Doença infecciosa melioidose é mais difundida do que se pensava

Estudo mapeia distribuição de bactéria responsável pela enfermidade, tão perigosa quanto a dengue

Podcast: Dionne Bezerra Rolim

 
     
Enquanto as atenções estão voltadas ao desenvolvimento de formas de prevenção de doenças como febre zika, dengue e chikungunya, uma moléstia infecciosa pouco conhecida e estudada começa a chamar a atenção de médicos e pesquisadores de todo o mundo em razão do aumento do número de casos e mortes registrados nos últimos anos, sobretudo em países em desenvolvimento. Em um estudo publicado nesta segunda-feira, 11, na revista Nature Microbiology, um grupo internacional de pesquisadores, entre eles a médica infectologista brasileira Dionne Bezerra Rolim, do Núcleo de Epidemiologia da Secretaria de Saúde do Ceará e pesquisadora da Universidade de Fortaleza, dá uma dimensão do problema ao apresentar um mapa da distribuição global da bactéria Burkholderia pseudomallei, responsável pela melioidose, uma doença de difícil diagnóstico que pode causar febre alta, dores no peito associadas à tosse e até comprometer os pulmões, desencadeando quadros de bronquite e pneumonia.

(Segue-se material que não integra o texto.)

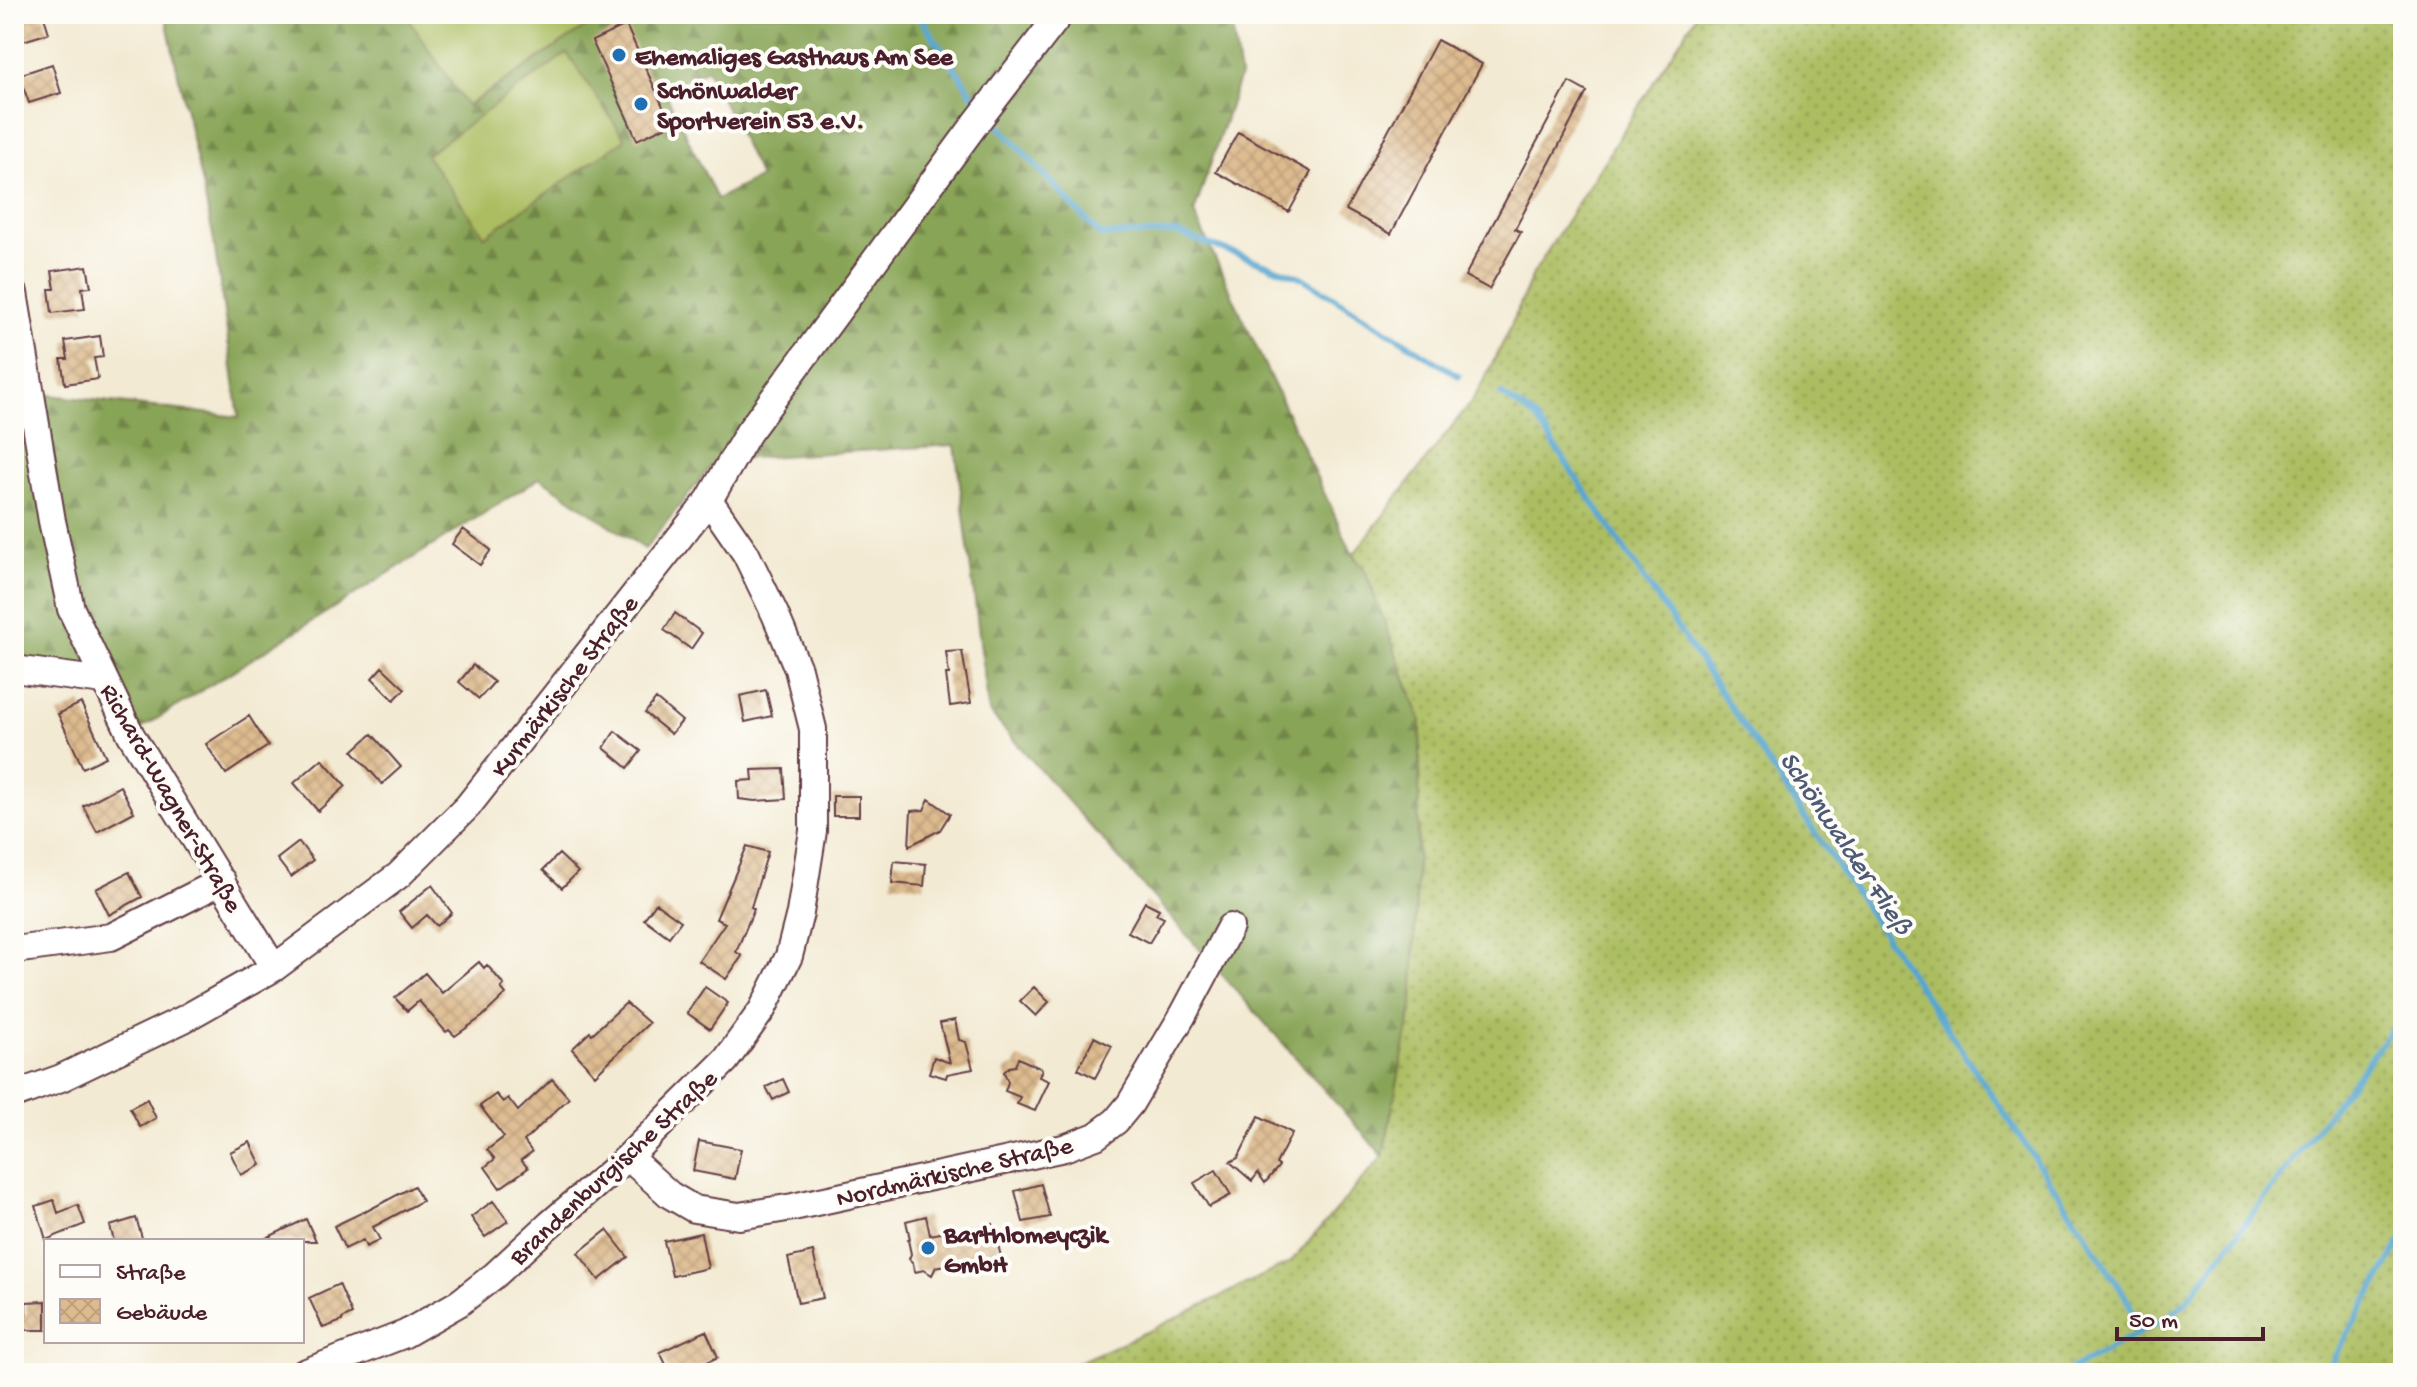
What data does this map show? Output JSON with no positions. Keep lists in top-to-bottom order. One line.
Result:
{"streets":{"street":["Kurmärkische Straße","Richard-Wagner-Straße","Brandenburgische Straße","Nordmärkische Straße"]},"crossings":[["Kurmärkische Straße","Richard-Wagner-Straße"],["Kurmärkische Straße","Brandenburgische Straße"],["Brandenburgische Straße","Nordmärkische Straße"]],"water":["Schönwalder Fließ"],"places":["Ehemaliges Gasthaus Am See","Schönwalder Sportverein 53 e.V.","Barthlomeyczik GmbH"],"legend":["Straße","Gebäude"],"scale_bar":"50 m"}
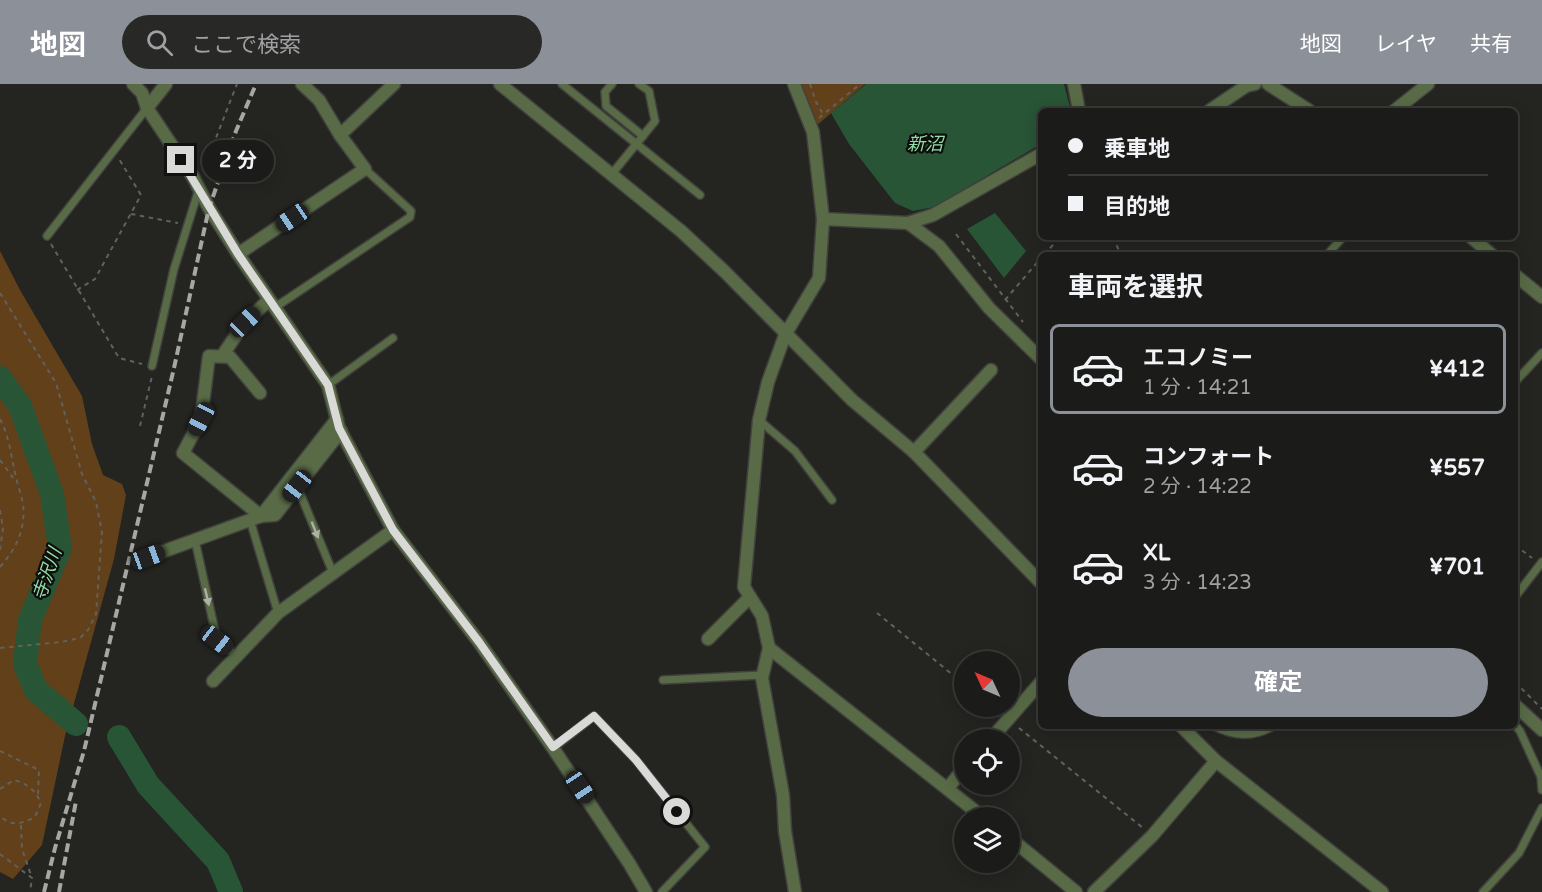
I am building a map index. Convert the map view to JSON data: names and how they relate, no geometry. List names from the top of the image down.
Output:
{
  "water": ["新沼", "寺沢川"],
  "north": "top left",
  "page": {
    "header": "地図",
    "search": "ここで検索",
    "nav": ["地図", "レイヤ", "共有"],
    "banner": ["乗車地", "目的地"],
    "bubble": "2 分",
    "heading": "車両を選択",
    "list": [
      {
        "name": "エコノミー",
        "note": "1 分 · 14:21",
        "value": "¥412"
      },
      {
        "name": "コンフォート",
        "note": "2 分 · 14:22",
        "value": "¥557"
      },
      {
        "name": "XL",
        "note": "3 分 · 14:23",
        "value": "¥701"
      }
    ],
    "buttons": "確定"
  }
}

No estudo, os pesquisadores compilaram e analisaram 22.338 de casos de melioidose em seres humanos e animais, além de registros sobre os ambientes em que essa bactéria já havia sido encontrada, entre 1910 e 2014. Eles verificaram que durante esse período a B. pseudomallei se dispersou por muito mais países do que se imaginava. Isso porque os pesquisadores estimam ter havido uma significativa subnotificação dos casos da doença em 45 países onde ela é endêmica, devido ao fato de a doença ser pouco conhecida pelos profissionais de saúde. É o caso, por exemplo, do Brasil, México, Peru e Argentina. Além deles, outros 34 países que nunca tinham registrado casos de melioidose podem ser endêmicos, como Paraguai, Bolívia e Suriname. De acordo com o estudo, o número de casos por ano no mundo é de cerca de 165 mil, dos quais 89 mil resultam em morte.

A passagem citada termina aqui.